Hay algo de tristeza en el cuadro: el velo desparejo sobre el pelo desaliñado y las piernas masculinas que asoman del vestidito no trasmiten el histrionismo con el que habitualmente se asocia a Batato, sino que se ensamblan en un conjunto inestable comandado por la fragilidad del rostro y, sobre todo, por la mirada melancólica dirigida hacia un fuera de campo indescifrable. En una entrevista de 2007, Schvartz declaró sobre la obra: “Yo creo que todo ese tiempo que él estuvo posando y yo pintando y hubo una onda muy fuerte entre nosotros, todas esas horas están ahí. La pintura es como tiempo congelado pero también es una ventana hacia otra dimensión”. [2]

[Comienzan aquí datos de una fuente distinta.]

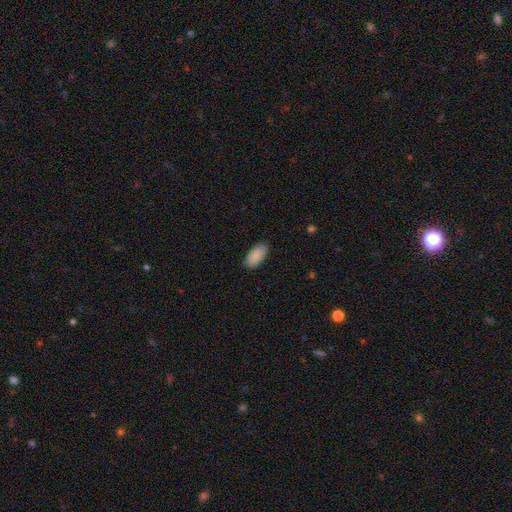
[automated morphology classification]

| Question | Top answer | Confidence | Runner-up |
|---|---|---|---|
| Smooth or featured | smooth | 90% | star or artifact (6%) |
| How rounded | in between | 94% | cigar-shaped (4%) |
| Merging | none | 86% | minor disturbance (11%) |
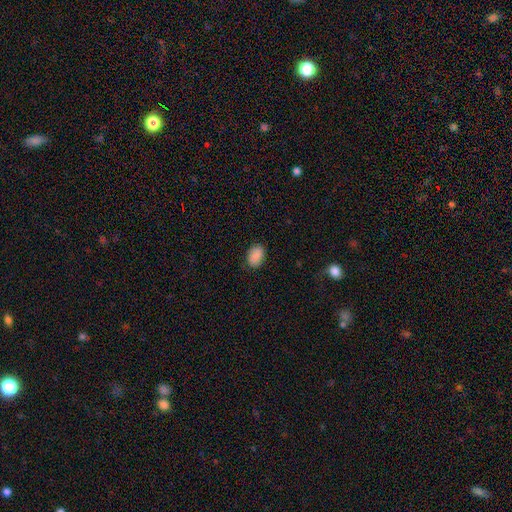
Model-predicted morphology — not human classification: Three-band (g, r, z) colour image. It shows a smooth galaxy with no disk features (86%) that is in between round and cigar-shaped (84%). Merging: none (83%).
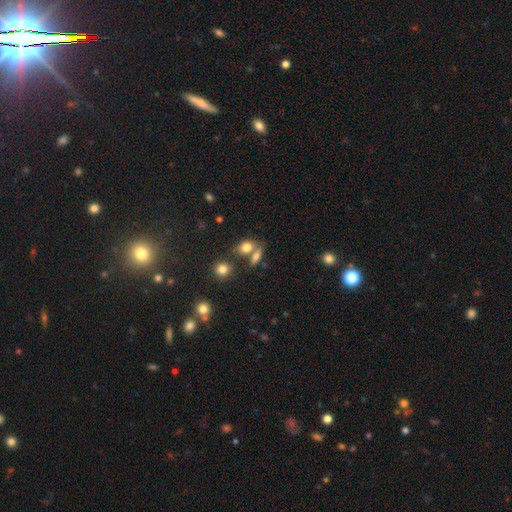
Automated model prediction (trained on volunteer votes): smooth-or-featured: smooth: 74% | featured or disk: 13% | star or artifact: 12%
  how-rounded: in between: 71% | round: 19% | cigar-shaped: 10%
  merging: none: 50% | merger: 33% | minor disturbance: 11% | major disturbance: 5%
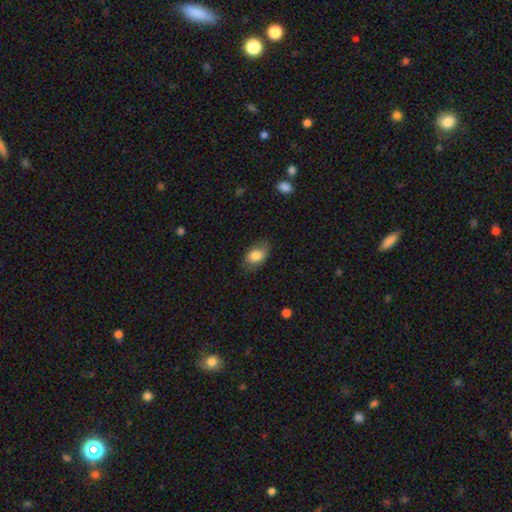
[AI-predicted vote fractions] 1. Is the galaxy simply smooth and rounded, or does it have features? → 80% smooth, 13% featured or disk, 7% star or artifact.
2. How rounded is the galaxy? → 86% in between, 12% round, 2% cigar-shaped.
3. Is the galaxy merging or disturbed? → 74% none, 20% minor disturbance, 5% major disturbance, 1% merger.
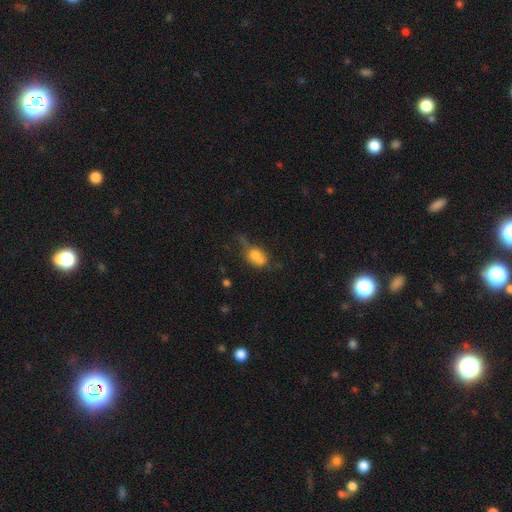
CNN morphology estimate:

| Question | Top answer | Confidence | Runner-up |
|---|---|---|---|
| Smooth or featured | smooth | 68% | featured or disk (21%) |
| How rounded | in between | 73% | round (23%) |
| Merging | minor disturbance | 29% | none (28%) |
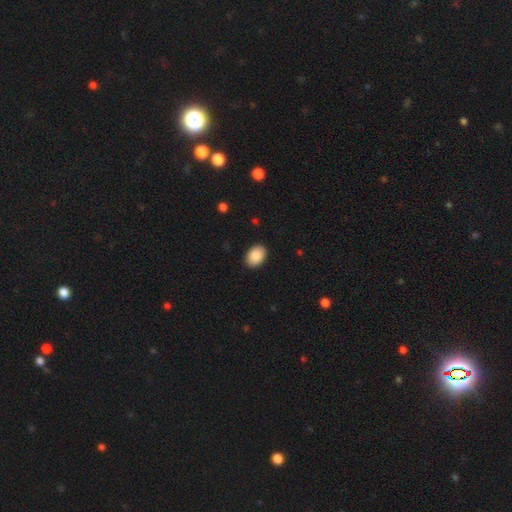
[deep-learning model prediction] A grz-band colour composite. It shows a smooth galaxy with no disk features (89%) that is in between round and cigar-shaped (78%). Merging: none (91%).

Batato fue presentada al público en la muestra colectiva Los 80 en el MAM, que tuvo lugar en el Museo de Arte Moderno de Buenos Aires en 1991. En el marco de la exposición, se realizó una performance titulada Tomando el té con Batato, en la que Barea, vestido igual que en el cuadro, recibía a los visitantes junto a su madre en una pequeña mesa repleta de tacitas de plástico, con varias pinturas de Schvartz de fondo.